Division of Gastroenterology, Department of Medicine, Brigham and Women's Hospital, Harvard Medical School, Boston, MA 02115, USA; Division of Newborn Medicine, Department of Pediatrics, Massachusetts General Hospital, Harvard Medical School, Boston, MA 02114, USA.
Immunity. 2023 May 9;56(5):1115-1131.e9. doi: 10.1016/j.immuni.2023.02.018. Epub 2023 Mar 13.

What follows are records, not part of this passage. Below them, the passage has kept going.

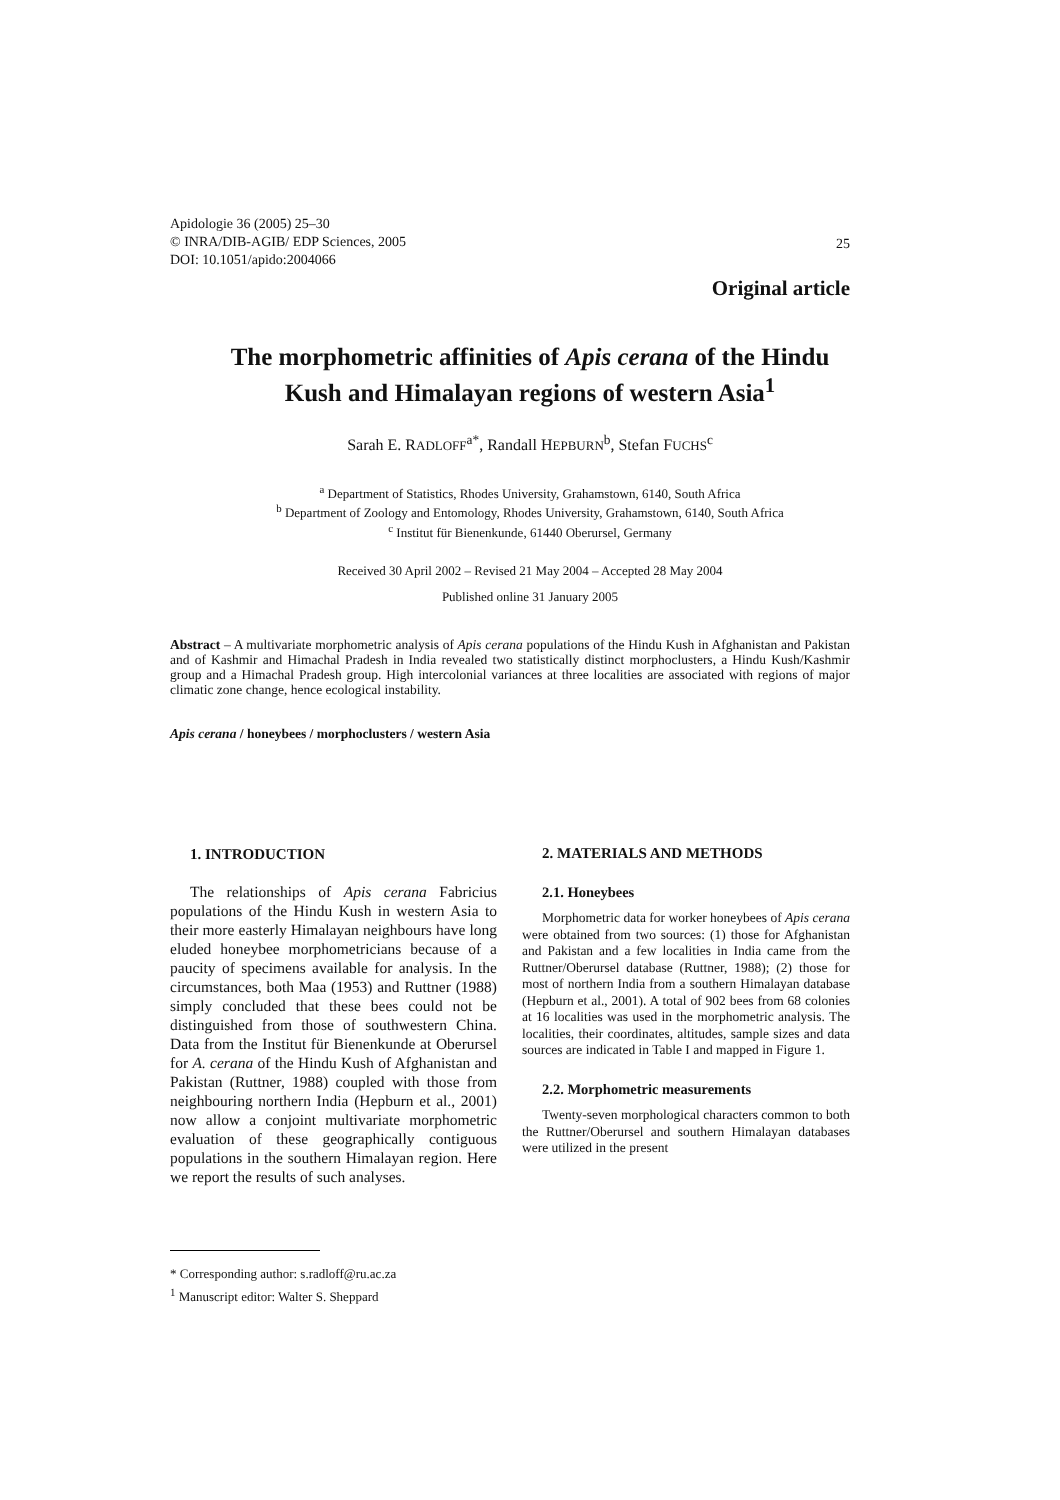Apidologie 36 (2005) 25–30
© INRA/DIB-AGIB/ EDP Sciences, 2005
DOI: 10.1051/apido:2004066
25
Original article
The morphometric affinities of Apis cerana of the Hindu
Kush and Himalayan regions of western Asia<sup>1</sup>
Sarah E. RADLOFF<sup>a*</sup>, Randall HEPBURN<sup>b</sup>, Stefan FUCHS<sup>c</sup>
<sup>a</sup> Department of Statistics, Rhodes University, Grahamstown, 6140, South Africa
<sup>b</sup> Department of Zoology and Entomology, Rhodes University, Grahamstown, 6140, South Africa
<sup>c</sup> Institut für Bienenkunde, 61440 Oberursel, Germany
Received 30 April 2002 – Revised 21 May 2004 – Accepted 28 May 2004
Published online 31 January 2005
Abstract – A multivariate morphometric analysis of Apis cerana populations of the Hindu Kush in Afghanistan and Pakistan and of Kashmir and Himachal Pradesh in India revealed two statistically distinct morphoclusters, a Hindu Kush/Kashmir group and a Himachal Pradesh group. High intercolonial variances at three localities are associated with regions of major climatic zone change, hence ecological instability.
Apis cerana / honeybees / morphoclusters / western Asia
1. INTRODUCTION
The relationships of Apis cerana Fabricius populations of the Hindu Kush in western Asia to their more easterly Himalayan neighbours have long eluded honeybee morphometricians because of a paucity of specimens available for analysis. In the circumstances, both Maa (1953) and Ruttner (1988) simply concluded that these bees could not be distinguished from those of southwestern China. Data from the Institut für Bienenkunde at Oberursel for A. cerana of the Hindu Kush of Afghanistan and Pakistan (Ruttner, 1988) coupled with those from neighbouring northern India (Hepburn et al., 2001) now allow a conjoint multivariate morphometric evaluation of these geographically contiguous populations in the southern Himalayan region. Here we report the results of such analyses.
2. MATERIALS AND METHODS
2.1. Honeybees
Morphometric data for worker honeybees of Apis cerana were obtained from two sources: (1) those for Afghanistan and Pakistan and a few localities in India came from the Ruttner/Oberursel database (Ruttner, 1988); (2) those for most of northern India from a southern Himalayan database (Hepburn et al., 2001). A total of 902 bees from 68 colonies at 16 localities was used in the morphometric analysis. The localities, their coordinates, altitudes, sample sizes and data sources are indicated in Table I and mapped in Figure 1.
2.2. Morphometric measurements
Twenty-seven morphological characters common to both the Ruttner/Oberursel and southern Himalayan databases were utilized in the present
* Corresponding author: s.radloff@ru.ac.za
<sup>1</sup> Manuscript editor: Walter S. Sheppard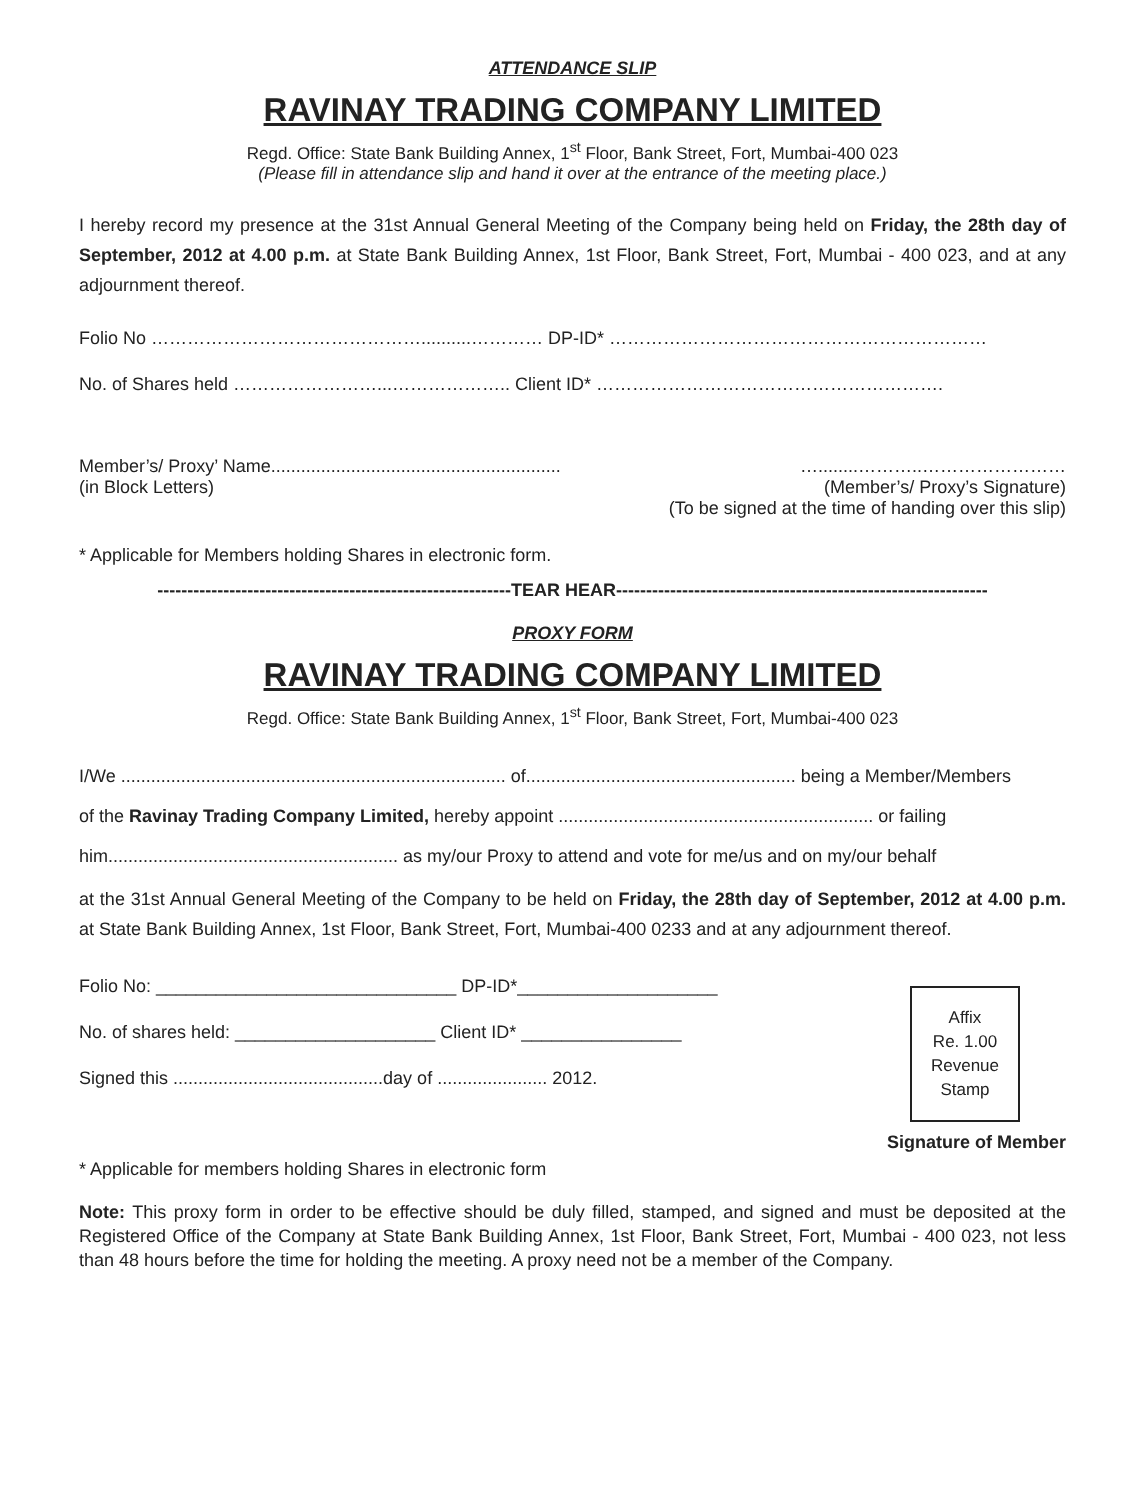ATTENDANCE SLIP
RAVINAY TRADING COMPANY LIMITED
Regd. Office: State Bank Building Annex, 1<sup>st</sup> Floor, Bank Street, Fort, Mumbai-400 023
(Please fill in attendance slip and hand it over at the entrance of the meeting place.)
I hereby record my presence at the 31st Annual General Meeting of the Company being held on Friday, the 28th day of September, 2012 at 4.00 p.m. at State Bank Building Annex, 1st Floor, Bank Street, Fort, Mumbai - 400 023, and at any adjournment thereof.
Folio No ………………………………………..........………… DP-ID* ………………………………………………………
No. of Shares held ……………………...……………….. Client ID* ………………………………………………….
Member’s/ Proxy’ Name.......................................................... …........………..……………………
(in Block Letters) (Member’s/ Proxy’s Signature)
(To be signed at the time of handing over this slip)
* Applicable for Members holding Shares in electronic form.
-----------------------------------------------------------TEAR HEAR--------------------------------------------------------------
PROXY FORM
RAVINAY TRADING COMPANY LIMITED
Regd. Office: State Bank Building Annex, 1<sup>st</sup> Floor, Bank Street, Fort, Mumbai-400 023
I/We ............................................................................. of...................................................... being a Member/Members
of the Ravinay Trading Company Limited, hereby appoint ............................................................... or failing
him.......................................................... as my/our Proxy to attend and vote for me/us and on my/our behalf
at the 31st Annual General Meeting of the Company to be held on Friday, the 28th day of September, 2012 at 4.00 p.m. at State Bank Building Annex, 1st Floor, Bank Street, Fort, Mumbai-400 0233 and at any adjournment thereof.
Folio No: ______________________________ DP-ID*____________________
No. of shares held: ____________________ Client ID* ________________
Signed this ..........................................day of ...................... 2012.
Affix
Re. 1.00
Revenue
Stamp
Signature of Member
* Applicable for members holding Shares in electronic form
Note: This proxy form in order to be effective should be duly filled, stamped, and signed and must be deposited at the Registered Office of the Company at State Bank Building Annex, 1st Floor, Bank Street, Fort, Mumbai - 400 023, not less than 48 hours before the time for holding the meeting. A proxy need not be a member of the Company.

Intestinal IL-17-producing T helper (Th17) cells are dependent on adherent microbes in the gut for their development. However, how microbial adherence to intestinal epithelial cells (IECs) promotes Th17 cell differentiation remains enigmatic. Here, we found that Th17 cell-inducing gut bacteria generated an unfolded protein response (UPR) in IECs. Furthermore, subtilase cytotoxin expression or genetic removal of X-box binding protein 1 (Xbp1) in IECs caused a UPR and increased Th17 cells, even in antibiotic-treated or germ-free conditions. Mechanistically, UPR activation in IECs enhanced their production of both reactive oxygen species (ROS) and purine metabolites. Treating mice with N-acetyl-cysteine or allopurinol to reduce ROS production and xanthine, respectively, decreased Th17 cells that were associated with an elevated UPR. Th17-related genes also correlated with ER stress and the UPR in humans with inflammatory bowel disease. Overall, we identify a mechanism of intestinal Th17 cell differentiation that emerges from an IEC-associated UPR.
肠道中产生白细胞介素 17 的辅助性 T 细胞(Th17 细胞)的发育依赖于肠道内黏附的微生物。然而,微生物黏附到肠上皮细胞(IEC)如何促进 Th17 细胞分化仍然是一个谜。在这里,我们发现诱导 Th17 细胞的肠道细菌会在 IEC 中引发未折叠蛋白反应(UPR)。此外,在 IEC 中表达枯草溶菌素细胞毒素或基因敲除 X 盒结合蛋白 1(Xbp1)会引发 UPR 并增加 Th17 细胞,即使在使用抗生素或无菌条件下也是如此。从机制上讲,IEC 中 UPR 的激活增强了它们产生活性氧(ROS)和嘌呤代谢物的能力。用 N-乙酰半胱氨酸或别嘌呤醇处理小鼠以分别减少 ROS 和黄嘌呤的产生,可减少与 UPR 升高相关的 Th17 细胞。与炎症性肠病患者相关的 Th17 相关基因也与 ER 应激和 UPR 相关。总的来说,我们确定了一种源自 IEC 相关 UPR 的肠道 Th17 细胞分化机制。